Exercise directions: Lines below containing the word "arxiv" should be copied out.
*** Excerpted records Section Begins ***
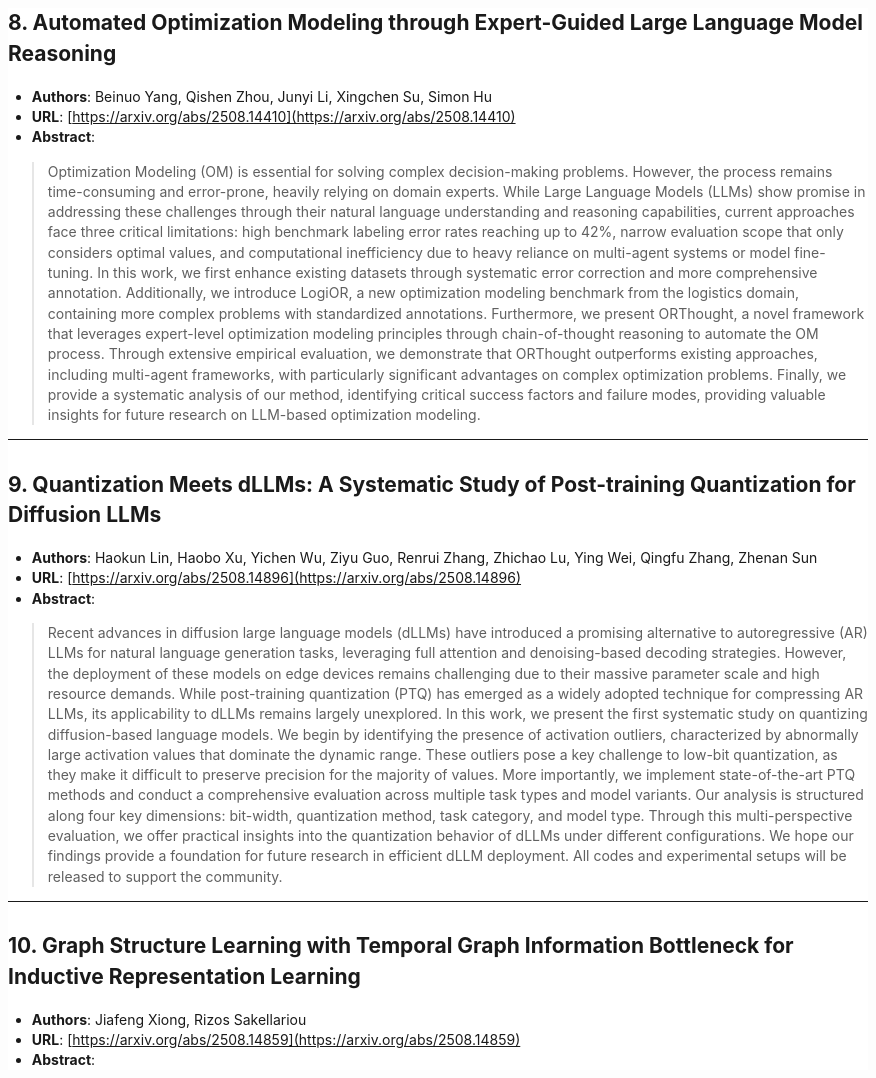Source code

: 
## 8. Automated Optimization Modeling through Expert-Guided Large Language Model Reasoning
- **Authors**: Beinuo Yang, Qishen Zhou, Junyi Li, Xingchen Su, Simon Hu
- **URL**: [https://arxiv.org/abs/2508.14410](https://arxiv.org/abs/2508.14410)
- **Abstract**:
> Optimization Modeling (OM) is essential for solving complex decision-making problems. However, the process remains time-consuming and error-prone, heavily relying on domain experts. While Large Language Models (LLMs) show promise in addressing these challenges through their natural language understanding and reasoning capabilities, current approaches face three critical limitations: high benchmark labeling error rates reaching up to 42\%, narrow evaluation scope that only considers optimal values, and computational inefficiency due to heavy reliance on multi-agent systems or model fine-tuning. In this work, we first enhance existing datasets through systematic error correction and more comprehensive annotation. Additionally, we introduce LogiOR, a new optimization modeling benchmark from the logistics domain, containing more complex problems with standardized annotations. Furthermore, we present ORThought, a novel framework that leverages expert-level optimization modeling principles through chain-of-thought reasoning to automate the OM process. Through extensive empirical evaluation, we demonstrate that ORThought outperforms existing approaches, including multi-agent frameworks, with particularly significant advantages on complex optimization problems. Finally, we provide a systematic analysis of our method, identifying critical success factors and failure modes, providing valuable insights for future research on LLM-based optimization modeling.

---

## 9. Quantization Meets dLLMs: A Systematic Study of Post-training Quantization for Diffusion LLMs
- **Authors**: Haokun Lin, Haobo Xu, Yichen Wu, Ziyu Guo, Renrui Zhang, Zhichao Lu, Ying Wei, Qingfu Zhang, Zhenan Sun
- **URL**: [https://arxiv.org/abs/2508.14896](https://arxiv.org/abs/2508.14896)
- **Abstract**:
> Recent advances in diffusion large language models (dLLMs) have introduced a promising alternative to autoregressive (AR) LLMs for natural language generation tasks, leveraging full attention and denoising-based decoding strategies. However, the deployment of these models on edge devices remains challenging due to their massive parameter scale and high resource demands. While post-training quantization (PTQ) has emerged as a widely adopted technique for compressing AR LLMs, its applicability to dLLMs remains largely unexplored. In this work, we present the first systematic study on quantizing diffusion-based language models. We begin by identifying the presence of activation outliers, characterized by abnormally large activation values that dominate the dynamic range. These outliers pose a key challenge to low-bit quantization, as they make it difficult to preserve precision for the majority of values. More importantly, we implement state-of-the-art PTQ methods and conduct a comprehensive evaluation across multiple task types and model variants. Our analysis is structured along four key dimensions: bit-width, quantization method, task category, and model type. Through this multi-perspective evaluation, we offer practical insights into the quantization behavior of dLLMs under different configurations. We hope our findings provide a foundation for future research in efficient dLLM deployment. All codes and experimental setups will be released to support the community.

---

## 10. Graph Structure Learning with Temporal Graph Information Bottleneck for Inductive Representation Learning
- **Authors**: Jiafeng Xiong, Rizos Sakellariou
- **URL**: [https://arxiv.org/abs/2508.14859](https://arxiv.org/abs/2508.14859)
- **Abstract**:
*** Excerpted records Section Ends ***
Reply:
- **URL**: [https://arxiv.org/abs/2508.14410](https://arxiv.org/abs/2508.14410)
- **URL**: [https://arxiv.org/abs/2508.14896](https://arxiv.org/abs/2508.14896)
- **URL**: [https://arxiv.org/abs/2508.14859](https://arxiv.org/abs/2508.14859)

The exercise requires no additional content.